His or her contributions are intended to change minds or re-affirm a widely-held view.
The thrust of his/her words will be minuted and form a permanent record which, in turn, may reflect or mould public opinion.
In short, Councillors’ individual contributions provide a basis for scrutiny of proposals with the potential to influence the vote. Thus, they stand to affect the outcome of the decision. This is the function of democratically elected representation.
When a Councillor does not attend, or does not speak, he or she chooses to forfeit their mandate; that it their right.
But what happens when a Councillor is illegally and deliberately silenced?
A Councillor in such a position cannot contribute, cannot oppose or give support. In such case, their silence is imposed, and this imposed absence influences opinion – and the outcome of a vote – as much as any spoken words.
If that Councillor is not only silenced but prevented even from exercising his or her own vote, then the whole democratic process is undermined. The views of residents are not heard; they are not represented; they are disenfranchised. Everything that has been decided is then brought into question.

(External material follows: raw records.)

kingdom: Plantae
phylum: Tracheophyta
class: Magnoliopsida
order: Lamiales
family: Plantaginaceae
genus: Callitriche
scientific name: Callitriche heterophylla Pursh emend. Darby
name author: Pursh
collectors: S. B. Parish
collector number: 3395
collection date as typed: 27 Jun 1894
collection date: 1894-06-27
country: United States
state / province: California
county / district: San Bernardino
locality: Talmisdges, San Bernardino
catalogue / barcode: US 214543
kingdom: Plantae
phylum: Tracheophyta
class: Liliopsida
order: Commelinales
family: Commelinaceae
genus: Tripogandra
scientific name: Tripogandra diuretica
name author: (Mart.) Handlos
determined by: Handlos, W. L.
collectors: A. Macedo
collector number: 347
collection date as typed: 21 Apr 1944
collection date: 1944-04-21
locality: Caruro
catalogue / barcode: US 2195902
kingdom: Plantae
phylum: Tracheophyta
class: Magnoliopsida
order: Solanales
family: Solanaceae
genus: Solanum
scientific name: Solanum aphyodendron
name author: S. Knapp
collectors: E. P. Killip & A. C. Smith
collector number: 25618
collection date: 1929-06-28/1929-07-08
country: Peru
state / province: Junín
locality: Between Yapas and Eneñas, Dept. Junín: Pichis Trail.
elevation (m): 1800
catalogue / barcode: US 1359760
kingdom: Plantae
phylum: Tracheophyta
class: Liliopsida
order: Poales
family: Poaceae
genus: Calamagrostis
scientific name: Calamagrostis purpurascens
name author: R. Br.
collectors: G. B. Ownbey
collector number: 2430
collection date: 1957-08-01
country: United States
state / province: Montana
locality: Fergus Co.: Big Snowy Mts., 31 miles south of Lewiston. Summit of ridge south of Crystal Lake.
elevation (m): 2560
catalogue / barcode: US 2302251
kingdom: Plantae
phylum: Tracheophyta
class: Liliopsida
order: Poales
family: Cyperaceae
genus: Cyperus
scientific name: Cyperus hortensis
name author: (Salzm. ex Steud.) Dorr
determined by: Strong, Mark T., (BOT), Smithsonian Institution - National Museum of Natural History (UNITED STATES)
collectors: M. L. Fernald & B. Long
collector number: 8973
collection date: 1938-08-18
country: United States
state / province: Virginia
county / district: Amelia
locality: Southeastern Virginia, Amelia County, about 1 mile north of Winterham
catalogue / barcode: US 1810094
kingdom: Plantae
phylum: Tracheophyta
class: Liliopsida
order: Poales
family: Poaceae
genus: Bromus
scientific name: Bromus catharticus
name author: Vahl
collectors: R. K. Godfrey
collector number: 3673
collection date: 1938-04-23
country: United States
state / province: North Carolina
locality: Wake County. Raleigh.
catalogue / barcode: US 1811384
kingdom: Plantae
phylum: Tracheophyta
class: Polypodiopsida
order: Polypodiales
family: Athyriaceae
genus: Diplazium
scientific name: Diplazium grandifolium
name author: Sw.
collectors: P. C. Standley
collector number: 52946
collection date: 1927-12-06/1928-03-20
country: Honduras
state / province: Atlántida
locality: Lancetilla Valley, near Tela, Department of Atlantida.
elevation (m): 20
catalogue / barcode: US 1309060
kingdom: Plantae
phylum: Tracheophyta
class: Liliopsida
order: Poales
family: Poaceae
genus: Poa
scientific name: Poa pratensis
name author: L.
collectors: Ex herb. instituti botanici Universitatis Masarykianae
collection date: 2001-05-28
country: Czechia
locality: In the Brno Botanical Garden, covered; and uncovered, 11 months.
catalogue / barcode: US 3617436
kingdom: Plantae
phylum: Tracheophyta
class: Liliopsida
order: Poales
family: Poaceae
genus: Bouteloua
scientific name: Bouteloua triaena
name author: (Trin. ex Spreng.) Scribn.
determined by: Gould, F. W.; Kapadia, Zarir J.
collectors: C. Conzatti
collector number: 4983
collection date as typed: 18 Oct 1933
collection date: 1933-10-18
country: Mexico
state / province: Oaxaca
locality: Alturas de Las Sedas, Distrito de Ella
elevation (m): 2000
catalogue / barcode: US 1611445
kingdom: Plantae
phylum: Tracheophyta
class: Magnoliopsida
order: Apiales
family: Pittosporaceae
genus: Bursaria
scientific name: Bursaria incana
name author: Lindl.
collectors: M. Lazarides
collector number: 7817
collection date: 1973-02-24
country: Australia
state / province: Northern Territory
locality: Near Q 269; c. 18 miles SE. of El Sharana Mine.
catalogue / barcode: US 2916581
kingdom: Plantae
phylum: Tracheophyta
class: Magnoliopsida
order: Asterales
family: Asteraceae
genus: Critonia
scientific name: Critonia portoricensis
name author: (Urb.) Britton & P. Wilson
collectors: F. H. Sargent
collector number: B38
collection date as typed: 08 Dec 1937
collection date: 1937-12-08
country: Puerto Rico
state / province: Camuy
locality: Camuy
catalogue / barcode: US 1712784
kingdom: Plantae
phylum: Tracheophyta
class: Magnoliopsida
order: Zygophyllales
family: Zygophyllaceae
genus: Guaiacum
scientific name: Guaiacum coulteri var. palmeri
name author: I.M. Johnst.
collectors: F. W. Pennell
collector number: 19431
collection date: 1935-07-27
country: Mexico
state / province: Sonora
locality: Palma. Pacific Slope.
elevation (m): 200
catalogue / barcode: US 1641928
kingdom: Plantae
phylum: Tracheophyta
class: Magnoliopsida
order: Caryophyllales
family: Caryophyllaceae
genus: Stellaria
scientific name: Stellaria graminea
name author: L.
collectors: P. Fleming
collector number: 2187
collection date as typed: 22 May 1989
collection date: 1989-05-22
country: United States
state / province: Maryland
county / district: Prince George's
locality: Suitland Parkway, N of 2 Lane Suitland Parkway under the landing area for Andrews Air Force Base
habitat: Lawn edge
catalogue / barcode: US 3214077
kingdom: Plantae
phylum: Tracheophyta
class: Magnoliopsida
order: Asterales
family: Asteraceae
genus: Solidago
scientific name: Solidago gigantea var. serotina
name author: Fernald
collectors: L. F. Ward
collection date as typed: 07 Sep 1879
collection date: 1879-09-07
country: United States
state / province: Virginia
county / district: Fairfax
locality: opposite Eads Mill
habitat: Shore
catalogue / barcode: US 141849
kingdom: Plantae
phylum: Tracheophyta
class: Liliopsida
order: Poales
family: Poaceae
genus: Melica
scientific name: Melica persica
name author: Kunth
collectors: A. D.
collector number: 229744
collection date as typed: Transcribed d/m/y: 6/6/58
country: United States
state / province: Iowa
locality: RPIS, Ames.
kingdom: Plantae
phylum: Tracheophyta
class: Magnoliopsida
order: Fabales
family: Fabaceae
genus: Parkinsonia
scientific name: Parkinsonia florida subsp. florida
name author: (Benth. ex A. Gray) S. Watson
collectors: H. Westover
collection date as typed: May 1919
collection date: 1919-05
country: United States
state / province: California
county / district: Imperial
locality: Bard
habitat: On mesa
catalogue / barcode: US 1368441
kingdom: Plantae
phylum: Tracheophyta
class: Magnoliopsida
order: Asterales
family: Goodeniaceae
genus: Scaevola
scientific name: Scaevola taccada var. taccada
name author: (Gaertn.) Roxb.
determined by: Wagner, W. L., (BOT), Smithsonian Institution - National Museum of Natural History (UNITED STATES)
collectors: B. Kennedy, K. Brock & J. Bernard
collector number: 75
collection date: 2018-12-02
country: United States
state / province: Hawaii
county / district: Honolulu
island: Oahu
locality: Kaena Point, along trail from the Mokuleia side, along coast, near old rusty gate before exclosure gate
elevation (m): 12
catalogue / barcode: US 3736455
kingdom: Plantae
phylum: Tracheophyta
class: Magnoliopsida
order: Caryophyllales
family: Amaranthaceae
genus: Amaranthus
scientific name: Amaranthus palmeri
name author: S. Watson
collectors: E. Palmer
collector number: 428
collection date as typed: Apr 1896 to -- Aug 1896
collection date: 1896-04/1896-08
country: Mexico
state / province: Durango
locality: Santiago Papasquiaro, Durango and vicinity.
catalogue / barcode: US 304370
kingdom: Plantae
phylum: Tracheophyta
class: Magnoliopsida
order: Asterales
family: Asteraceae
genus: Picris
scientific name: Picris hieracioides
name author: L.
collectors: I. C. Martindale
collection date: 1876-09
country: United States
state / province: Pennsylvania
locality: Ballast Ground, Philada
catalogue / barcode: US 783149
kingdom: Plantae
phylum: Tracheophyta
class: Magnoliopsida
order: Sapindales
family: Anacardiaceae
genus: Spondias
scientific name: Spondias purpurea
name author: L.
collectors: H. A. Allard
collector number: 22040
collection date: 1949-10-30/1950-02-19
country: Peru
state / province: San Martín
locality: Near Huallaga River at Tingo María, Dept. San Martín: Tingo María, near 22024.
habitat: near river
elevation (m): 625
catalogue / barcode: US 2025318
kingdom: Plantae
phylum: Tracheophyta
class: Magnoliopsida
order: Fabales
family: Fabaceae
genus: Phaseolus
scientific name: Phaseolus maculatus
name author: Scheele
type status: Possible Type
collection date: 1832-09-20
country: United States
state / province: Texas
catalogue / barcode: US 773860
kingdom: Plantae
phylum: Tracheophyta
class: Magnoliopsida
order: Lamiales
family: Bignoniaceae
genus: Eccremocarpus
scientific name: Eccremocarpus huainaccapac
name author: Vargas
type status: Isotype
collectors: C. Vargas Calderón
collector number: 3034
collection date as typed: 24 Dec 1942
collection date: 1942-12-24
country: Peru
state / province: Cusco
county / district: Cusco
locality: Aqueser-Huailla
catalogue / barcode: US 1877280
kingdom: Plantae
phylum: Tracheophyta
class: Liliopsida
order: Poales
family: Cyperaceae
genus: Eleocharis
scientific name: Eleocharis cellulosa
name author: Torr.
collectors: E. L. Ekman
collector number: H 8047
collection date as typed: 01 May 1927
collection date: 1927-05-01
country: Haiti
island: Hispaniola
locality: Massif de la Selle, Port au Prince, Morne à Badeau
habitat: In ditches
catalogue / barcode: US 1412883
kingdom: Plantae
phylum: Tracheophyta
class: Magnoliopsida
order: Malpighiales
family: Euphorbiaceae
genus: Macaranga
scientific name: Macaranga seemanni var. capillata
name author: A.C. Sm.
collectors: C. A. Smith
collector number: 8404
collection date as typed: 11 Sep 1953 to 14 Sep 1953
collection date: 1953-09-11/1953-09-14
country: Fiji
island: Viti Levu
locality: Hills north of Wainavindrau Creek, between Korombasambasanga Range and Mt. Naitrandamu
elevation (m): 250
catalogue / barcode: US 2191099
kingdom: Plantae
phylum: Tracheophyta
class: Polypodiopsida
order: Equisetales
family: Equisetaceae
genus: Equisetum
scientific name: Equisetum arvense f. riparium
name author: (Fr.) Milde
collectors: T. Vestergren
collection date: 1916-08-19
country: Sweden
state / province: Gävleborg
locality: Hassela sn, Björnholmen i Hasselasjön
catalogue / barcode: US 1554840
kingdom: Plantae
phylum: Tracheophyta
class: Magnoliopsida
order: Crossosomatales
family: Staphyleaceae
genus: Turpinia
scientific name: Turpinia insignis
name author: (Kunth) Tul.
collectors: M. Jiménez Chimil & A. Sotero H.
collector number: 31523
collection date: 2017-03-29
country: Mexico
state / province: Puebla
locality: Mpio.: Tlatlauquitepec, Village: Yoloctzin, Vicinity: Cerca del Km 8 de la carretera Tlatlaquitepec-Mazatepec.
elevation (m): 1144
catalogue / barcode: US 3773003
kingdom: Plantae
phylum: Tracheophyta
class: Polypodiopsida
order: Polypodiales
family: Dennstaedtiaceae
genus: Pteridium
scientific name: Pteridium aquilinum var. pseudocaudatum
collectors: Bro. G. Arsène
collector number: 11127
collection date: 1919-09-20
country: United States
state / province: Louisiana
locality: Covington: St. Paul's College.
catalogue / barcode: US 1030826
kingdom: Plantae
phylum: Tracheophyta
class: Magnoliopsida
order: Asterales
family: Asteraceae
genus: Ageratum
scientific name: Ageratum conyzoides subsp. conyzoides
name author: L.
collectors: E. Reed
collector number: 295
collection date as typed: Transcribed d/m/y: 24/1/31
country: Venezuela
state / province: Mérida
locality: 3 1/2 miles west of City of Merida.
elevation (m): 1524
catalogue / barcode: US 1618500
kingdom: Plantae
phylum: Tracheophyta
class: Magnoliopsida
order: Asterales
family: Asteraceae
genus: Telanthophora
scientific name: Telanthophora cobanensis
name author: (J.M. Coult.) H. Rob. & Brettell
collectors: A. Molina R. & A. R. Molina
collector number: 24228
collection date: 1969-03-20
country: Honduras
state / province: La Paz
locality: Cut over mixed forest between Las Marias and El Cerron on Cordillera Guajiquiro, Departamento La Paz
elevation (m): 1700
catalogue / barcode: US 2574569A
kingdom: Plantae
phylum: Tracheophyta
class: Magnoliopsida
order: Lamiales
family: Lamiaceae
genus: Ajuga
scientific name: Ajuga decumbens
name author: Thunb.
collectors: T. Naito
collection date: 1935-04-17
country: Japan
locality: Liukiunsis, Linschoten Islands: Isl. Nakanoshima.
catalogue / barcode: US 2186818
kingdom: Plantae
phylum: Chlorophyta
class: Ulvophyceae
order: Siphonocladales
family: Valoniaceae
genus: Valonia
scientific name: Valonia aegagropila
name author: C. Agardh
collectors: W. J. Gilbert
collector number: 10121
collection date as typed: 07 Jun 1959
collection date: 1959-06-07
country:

Would the decision have been the same if the Councillor had not been silenced? If he or she had not been deprived of the right to vote? If their electors had not been robbed of their voice?
Would, for example, the words of a Councillor representing them on a Planning Application have influenced whether or not a particular development proposal was granted or refused?
Most certainly so, as the Planning process itself recognises the importance of Councillors’ views. In that they are representing the people of an area, their words are considered significant material considerations amongst the reasons why a given decision was carried.
We don’t know what or how many decisions have been perverted at Scarborough Borough Council, but the fact is that the Chief Executive has misused his position to stop an elected Councillor – an opposition Councilor at that – from speaking and voting, nor do we know how and in what degree this may have exerted a fundamental influence on the outcome.
Significantly, this creates ample grounds for legal challenge of each and every decision made during a Councillor’s unlawfully imposed absence.
We now know that Cllr Michelle Donohue-Moncrieff has indeed been illegally silenced by the Chief Executive, an action sanctioned by the Council’s Legal/Monitoring Officer and with the complicity of the Council’s Conservative Leader, the Conservative Mayor and other senior Conservative Members.
Jointly and severally, they are continuing to prevent her speaking and voting in the full knowledge that they are acting outside of the law, that they are deliberately distorting the political balance of the Council and, in doing so, cheating the electorate.
During this period of enforced absence, there have been a sizeable number of full Council meetings, Committee and Planning meetings at which decisions have been made.
Anyone who disagrees with any of those decisions now has every right to challenge their validity. Not least the Councillor who has been silenced and who has every right to revisit anything and everything from which she has been illegally excluded.
The cost to the Council and to the taxpayer of such challenges would be significant – not only in terms of defending the case, but in potential adverse costs and damages arising from any decision which needs to be reversed or any commercial enterprise delayed.
Should the Council lose any such action, even once, then every single decision over the past six months will have to be rescinded and revisited.
We have a democracy for a reason and the law prevents anyone from interfering with it.
The removal of an active Councillor can only be effected by the electorate, at election time.
Councillors are the representatives of the electorate. Illegally remove that representation and the consequences are seriousindeed – a fact which would appear to have escaped the understanding of those behind the illegal actions at Scarborough Borough Council.
Yours, etc
Eamonn Williams
Eamonn Williams, Carmarthenshire. 29th August, 2018.